### GIVEN RECORDS
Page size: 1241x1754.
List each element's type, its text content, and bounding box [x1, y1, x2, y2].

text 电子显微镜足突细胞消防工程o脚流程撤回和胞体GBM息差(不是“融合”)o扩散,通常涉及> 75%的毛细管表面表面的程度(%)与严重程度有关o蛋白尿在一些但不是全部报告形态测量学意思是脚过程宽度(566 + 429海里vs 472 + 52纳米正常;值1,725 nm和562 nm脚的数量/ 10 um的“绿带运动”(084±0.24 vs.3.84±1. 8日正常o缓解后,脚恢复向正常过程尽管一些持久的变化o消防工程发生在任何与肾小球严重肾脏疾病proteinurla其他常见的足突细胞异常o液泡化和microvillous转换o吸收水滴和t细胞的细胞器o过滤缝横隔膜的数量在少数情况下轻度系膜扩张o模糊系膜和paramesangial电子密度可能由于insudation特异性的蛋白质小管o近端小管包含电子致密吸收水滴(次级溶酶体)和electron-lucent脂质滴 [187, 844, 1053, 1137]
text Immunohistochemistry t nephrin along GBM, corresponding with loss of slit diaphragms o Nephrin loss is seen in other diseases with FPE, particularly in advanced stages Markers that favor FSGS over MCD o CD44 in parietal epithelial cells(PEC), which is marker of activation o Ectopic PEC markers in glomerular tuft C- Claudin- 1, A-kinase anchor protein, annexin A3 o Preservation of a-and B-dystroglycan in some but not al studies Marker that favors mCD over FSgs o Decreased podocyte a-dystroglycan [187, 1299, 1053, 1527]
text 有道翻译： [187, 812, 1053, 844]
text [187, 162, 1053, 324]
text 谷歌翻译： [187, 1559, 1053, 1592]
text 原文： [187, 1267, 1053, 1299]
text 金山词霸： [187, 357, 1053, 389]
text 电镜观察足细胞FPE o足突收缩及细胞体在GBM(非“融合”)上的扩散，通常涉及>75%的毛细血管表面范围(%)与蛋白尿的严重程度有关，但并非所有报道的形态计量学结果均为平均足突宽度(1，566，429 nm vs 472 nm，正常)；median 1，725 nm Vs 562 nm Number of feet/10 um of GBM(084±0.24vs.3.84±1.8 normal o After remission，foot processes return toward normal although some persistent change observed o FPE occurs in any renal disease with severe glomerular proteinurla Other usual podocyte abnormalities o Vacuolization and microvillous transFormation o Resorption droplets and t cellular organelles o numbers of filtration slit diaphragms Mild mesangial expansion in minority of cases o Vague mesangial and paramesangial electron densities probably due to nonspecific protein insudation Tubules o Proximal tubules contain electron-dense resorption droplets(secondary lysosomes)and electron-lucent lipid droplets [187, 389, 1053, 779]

### TASK TO COMPLETE
Nothing but the lines from the one containing "List each element's" to the end of the records above should appear, each copied exactly.

### ANSWER TO THIS EXERCISE
List each element's type, its text content, and bounding box [x1, y1, x2, y2].

text 电子显微镜足突细胞消防工程o脚流程撤回和胞体GBM息差(不是“融合”)o扩散,通常涉及> 75%的毛细管表面表面的程度(%)与严重程度有关o蛋白尿在一些但不是全部报告形态测量学意思是脚过程宽度(566 + 429海里vs 472 + 52纳米正常;值1,725 nm和562 nm脚的数量/ 10 um的“绿带运动”(084±0.24 vs.3.84±1. 8日正常o缓解后,脚恢复向正常过程尽管一些持久的变化o消防工程发生在任何与肾小球严重肾脏疾病proteinurla其他常见的足突细胞异常o液泡化和microvillous转换o吸收水滴和t细胞的细胞器o过滤缝横隔膜的数量在少数情况下轻度系膜扩张o模糊系膜和paramesangial电子密度可能由于insudation特异性的蛋白质小管o近端小管包含电子致密吸收水滴(次级溶酶体)和electron-lucent脂质滴 [187, 844, 1053, 1137]
text Immunohistochemistry t nephrin along GBM, corresponding with loss of slit diaphragms o Nephrin loss is seen in other diseases with FPE, particularly in advanced stages Markers that favor FSGS over MCD o CD44 in parietal epithelial cells(PEC), which is marker of activation o Ectopic PEC markers in glomerular tuft C- Claudin- 1, A-kinase anchor protein, annexin A3 o Preservation of a-and B-dystroglycan in some but not al studies Marker that favors mCD over FSgs o Decreased podocyte a-dystroglycan [187, 1299, 1053, 1527]
text 有道翻译： [187, 812, 1053, 844]
text [187, 162, 1053, 324]
text 谷歌翻译： [187, 1559, 1053, 1592]
text 原文： [187, 1267, 1053, 1299]
text 金山词霸： [187, 357, 1053, 389]
text 电镜观察足细胞FPE o足突收缩及细胞体在GBM(非“融合”)上的扩散，通常涉及>75%的毛细血管表面范围(%)与蛋白尿的严重程度有关，但并非所有报道的形态计量学结果均为平均足突宽度(1，566，429 nm vs 472 nm，正常)；median 1，725 nm Vs 562 nm Number of feet/10 um of GBM(084±0.24vs.3.84±1.8 normal o After remission，foot processes return toward normal although some persistent change observed o FPE occurs in any renal disease with severe glomerular proteinurla Other usual podocyte abnormalities o Vacuolization and microvillous transFormation o Resorption droplets and t cellular organelles o numbers of filtration slit diaphragms Mild mesangial expansion in minority of cases o Vague mesangial and paramesangial electron densities probably due to nonspecific protein insudation Tubules o Proximal tubules contain electron-dense resorption droplets(secondary lysosomes)and electron-lucent lipid droplets [187, 389, 1053, 779]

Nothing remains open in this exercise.